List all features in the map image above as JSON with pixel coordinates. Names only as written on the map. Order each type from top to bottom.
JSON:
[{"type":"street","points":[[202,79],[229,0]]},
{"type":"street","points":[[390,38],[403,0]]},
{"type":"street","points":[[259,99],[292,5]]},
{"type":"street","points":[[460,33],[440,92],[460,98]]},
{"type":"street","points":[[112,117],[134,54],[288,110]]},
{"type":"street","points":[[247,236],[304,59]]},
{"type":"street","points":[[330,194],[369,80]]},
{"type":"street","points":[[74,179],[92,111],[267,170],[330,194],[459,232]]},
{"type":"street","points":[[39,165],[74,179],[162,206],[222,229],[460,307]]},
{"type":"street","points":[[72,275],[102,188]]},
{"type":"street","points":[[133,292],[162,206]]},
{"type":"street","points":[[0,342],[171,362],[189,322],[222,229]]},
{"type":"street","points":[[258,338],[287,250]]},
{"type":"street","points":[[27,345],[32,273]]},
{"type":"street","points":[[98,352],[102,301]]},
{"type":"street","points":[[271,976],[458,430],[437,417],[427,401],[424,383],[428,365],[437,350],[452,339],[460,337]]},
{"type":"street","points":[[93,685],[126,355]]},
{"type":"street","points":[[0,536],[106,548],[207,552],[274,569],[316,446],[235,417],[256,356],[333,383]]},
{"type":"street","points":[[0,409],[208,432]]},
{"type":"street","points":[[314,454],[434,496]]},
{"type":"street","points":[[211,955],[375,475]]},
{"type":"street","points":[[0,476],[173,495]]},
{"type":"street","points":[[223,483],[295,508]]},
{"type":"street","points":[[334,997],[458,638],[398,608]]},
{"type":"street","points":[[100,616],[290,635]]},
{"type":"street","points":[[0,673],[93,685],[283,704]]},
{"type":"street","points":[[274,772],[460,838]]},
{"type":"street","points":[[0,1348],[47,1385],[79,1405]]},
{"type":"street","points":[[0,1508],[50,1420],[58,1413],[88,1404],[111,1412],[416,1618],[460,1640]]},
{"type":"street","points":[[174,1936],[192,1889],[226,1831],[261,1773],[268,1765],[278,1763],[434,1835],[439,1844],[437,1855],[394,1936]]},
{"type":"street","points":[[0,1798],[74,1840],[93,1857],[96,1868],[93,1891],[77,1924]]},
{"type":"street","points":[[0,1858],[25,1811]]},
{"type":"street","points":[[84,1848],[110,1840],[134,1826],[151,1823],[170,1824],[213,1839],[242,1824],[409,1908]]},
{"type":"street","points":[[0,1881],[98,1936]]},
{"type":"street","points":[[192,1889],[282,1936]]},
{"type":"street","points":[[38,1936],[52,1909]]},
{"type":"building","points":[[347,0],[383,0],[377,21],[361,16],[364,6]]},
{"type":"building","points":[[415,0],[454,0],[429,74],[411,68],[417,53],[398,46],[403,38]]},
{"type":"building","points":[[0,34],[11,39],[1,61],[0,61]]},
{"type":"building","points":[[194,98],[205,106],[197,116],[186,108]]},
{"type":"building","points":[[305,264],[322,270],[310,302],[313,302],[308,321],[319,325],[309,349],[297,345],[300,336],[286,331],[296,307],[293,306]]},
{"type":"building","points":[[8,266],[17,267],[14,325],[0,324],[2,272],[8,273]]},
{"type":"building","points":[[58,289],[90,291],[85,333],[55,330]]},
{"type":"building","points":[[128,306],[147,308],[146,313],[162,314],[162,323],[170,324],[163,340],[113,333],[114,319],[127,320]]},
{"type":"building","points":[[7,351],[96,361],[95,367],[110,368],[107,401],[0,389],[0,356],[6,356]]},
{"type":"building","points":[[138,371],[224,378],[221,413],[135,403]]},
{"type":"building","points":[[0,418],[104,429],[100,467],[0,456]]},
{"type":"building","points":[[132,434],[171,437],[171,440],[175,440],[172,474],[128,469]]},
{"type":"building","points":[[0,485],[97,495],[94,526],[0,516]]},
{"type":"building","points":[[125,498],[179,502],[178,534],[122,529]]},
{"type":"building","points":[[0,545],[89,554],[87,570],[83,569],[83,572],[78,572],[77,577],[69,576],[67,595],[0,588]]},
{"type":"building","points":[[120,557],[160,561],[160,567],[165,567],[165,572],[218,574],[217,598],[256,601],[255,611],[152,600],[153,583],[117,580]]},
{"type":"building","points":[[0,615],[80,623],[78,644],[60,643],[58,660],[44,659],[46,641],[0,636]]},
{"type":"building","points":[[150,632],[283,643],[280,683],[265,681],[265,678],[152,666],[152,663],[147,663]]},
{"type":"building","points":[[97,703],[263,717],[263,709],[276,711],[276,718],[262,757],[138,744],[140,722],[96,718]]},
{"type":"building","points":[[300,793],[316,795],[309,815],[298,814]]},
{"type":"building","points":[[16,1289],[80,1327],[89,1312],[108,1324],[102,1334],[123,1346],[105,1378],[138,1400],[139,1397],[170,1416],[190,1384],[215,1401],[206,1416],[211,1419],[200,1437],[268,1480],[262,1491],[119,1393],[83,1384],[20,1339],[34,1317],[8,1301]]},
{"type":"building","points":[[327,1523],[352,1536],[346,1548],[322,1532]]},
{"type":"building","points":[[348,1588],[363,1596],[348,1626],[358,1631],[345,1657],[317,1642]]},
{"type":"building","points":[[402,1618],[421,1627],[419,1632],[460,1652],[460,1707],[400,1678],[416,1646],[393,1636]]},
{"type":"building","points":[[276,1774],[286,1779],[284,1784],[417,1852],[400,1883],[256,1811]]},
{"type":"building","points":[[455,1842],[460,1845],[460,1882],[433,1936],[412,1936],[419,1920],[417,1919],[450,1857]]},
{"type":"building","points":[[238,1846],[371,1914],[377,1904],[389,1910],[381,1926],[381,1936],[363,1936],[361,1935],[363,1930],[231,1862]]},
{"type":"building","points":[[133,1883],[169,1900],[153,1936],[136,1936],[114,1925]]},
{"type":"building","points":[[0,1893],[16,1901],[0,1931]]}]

#####

→ **Exercise**
What lines in the data hold the word "JSON"? Return them.

→ **Output**
List all features in the map image above as JSON with pixel coordinates. Names only as written on the map. Order each type from top to bottom.
JSON:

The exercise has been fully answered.